(Collected data entries)
○ ○ ○ ○ ○ ○ ○
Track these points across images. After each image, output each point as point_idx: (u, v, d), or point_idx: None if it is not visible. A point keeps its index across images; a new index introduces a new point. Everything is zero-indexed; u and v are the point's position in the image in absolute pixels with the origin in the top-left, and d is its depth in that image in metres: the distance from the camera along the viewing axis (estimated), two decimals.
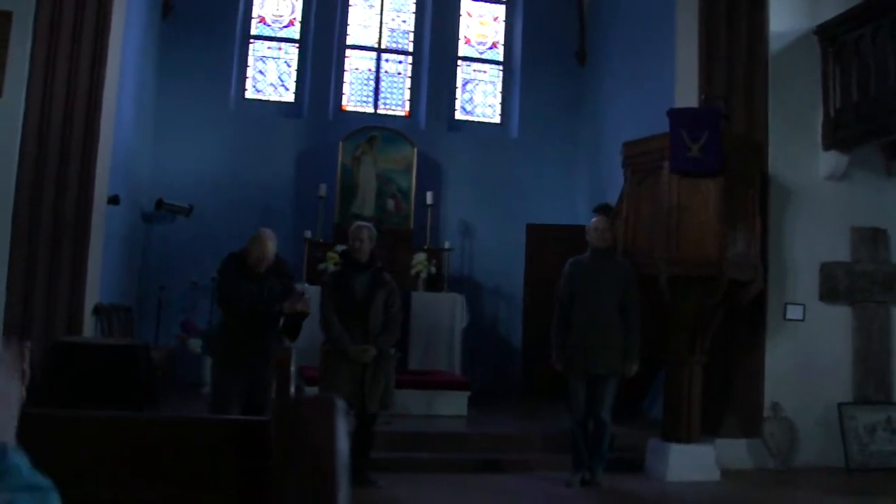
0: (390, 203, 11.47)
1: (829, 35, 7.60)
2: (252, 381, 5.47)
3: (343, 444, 1.31)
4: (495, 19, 13.13)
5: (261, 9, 12.29)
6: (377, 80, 12.56)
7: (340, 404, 1.37)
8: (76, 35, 6.90)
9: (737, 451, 7.28)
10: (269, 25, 12.30)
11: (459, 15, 12.92)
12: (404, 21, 12.77)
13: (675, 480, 6.66)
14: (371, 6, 12.64)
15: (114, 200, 7.88)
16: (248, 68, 12.13)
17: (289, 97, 12.21)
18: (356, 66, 12.53)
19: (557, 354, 6.57)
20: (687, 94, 7.72)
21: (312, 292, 6.61)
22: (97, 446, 1.85)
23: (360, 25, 12.58)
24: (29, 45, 6.70)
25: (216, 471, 1.87)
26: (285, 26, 12.33)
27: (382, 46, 12.64)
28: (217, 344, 5.96)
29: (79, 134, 6.87)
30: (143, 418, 2.09)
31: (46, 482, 1.29)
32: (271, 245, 5.65)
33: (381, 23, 12.63)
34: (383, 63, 12.63)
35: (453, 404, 8.33)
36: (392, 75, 12.67)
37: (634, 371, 6.47)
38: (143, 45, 10.12)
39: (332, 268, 10.07)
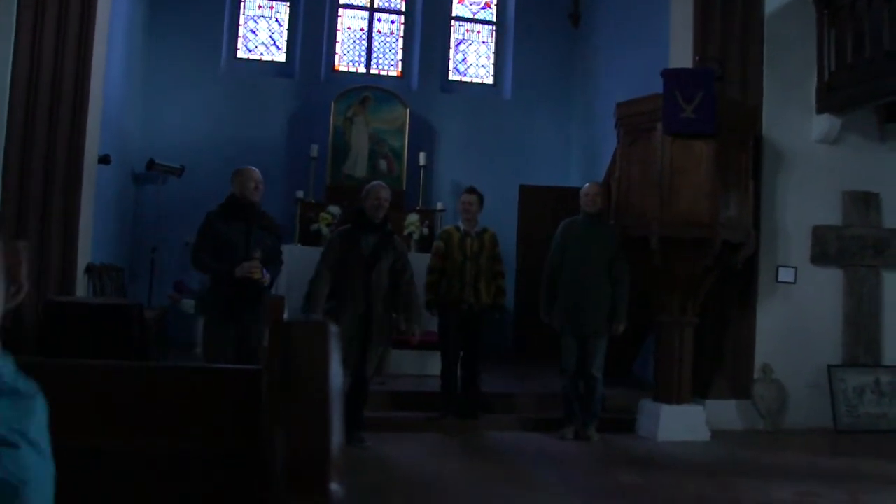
0: (382, 164, 11.42)
1: None
2: (242, 337, 5.61)
3: (337, 367, 1.30)
4: None
5: None
6: (370, 39, 12.44)
7: (334, 329, 1.35)
8: None
9: (727, 411, 7.35)
10: None
11: None
12: None
13: (666, 440, 6.72)
14: None
15: (104, 160, 7.83)
16: (240, 27, 12.00)
17: (280, 57, 12.09)
18: (348, 25, 12.40)
19: (546, 311, 6.87)
20: (681, 56, 7.66)
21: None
22: (89, 395, 1.85)
23: None
24: (15, 4, 6.60)
25: (209, 419, 1.88)
26: None
27: (375, 6, 12.51)
28: (207, 302, 6.00)
29: (68, 93, 6.79)
30: (134, 367, 2.09)
31: (31, 387, 1.16)
32: (254, 171, 6.04)
33: None
34: (376, 23, 12.51)
35: None
36: (385, 35, 12.55)
37: (621, 331, 6.70)
38: (132, 4, 10.00)
39: (325, 229, 10.07)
○ ○ ○ ○ ○ ○ ○
Problem requirements:
Write out, word for word, the lines from the start of the data through the one holding "4: (495, 19, 13.13)". Omit pictures.

Response box:
Track these points across images. After each image, output each point as point_idx: (u, v, d), or point_idx: None if it is not visible. A point keeps its index across images; a new index introduces a new point. Everything is zero-indexed; u and v are the point's position in the image in absolute pixels with the origin in the top-left, and d is its depth in that image in metres: the distance from the camera along the viewing axis (estimated), two decimals.
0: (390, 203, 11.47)
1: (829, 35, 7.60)
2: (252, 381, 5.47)
3: (343, 444, 1.31)
4: (495, 19, 13.13)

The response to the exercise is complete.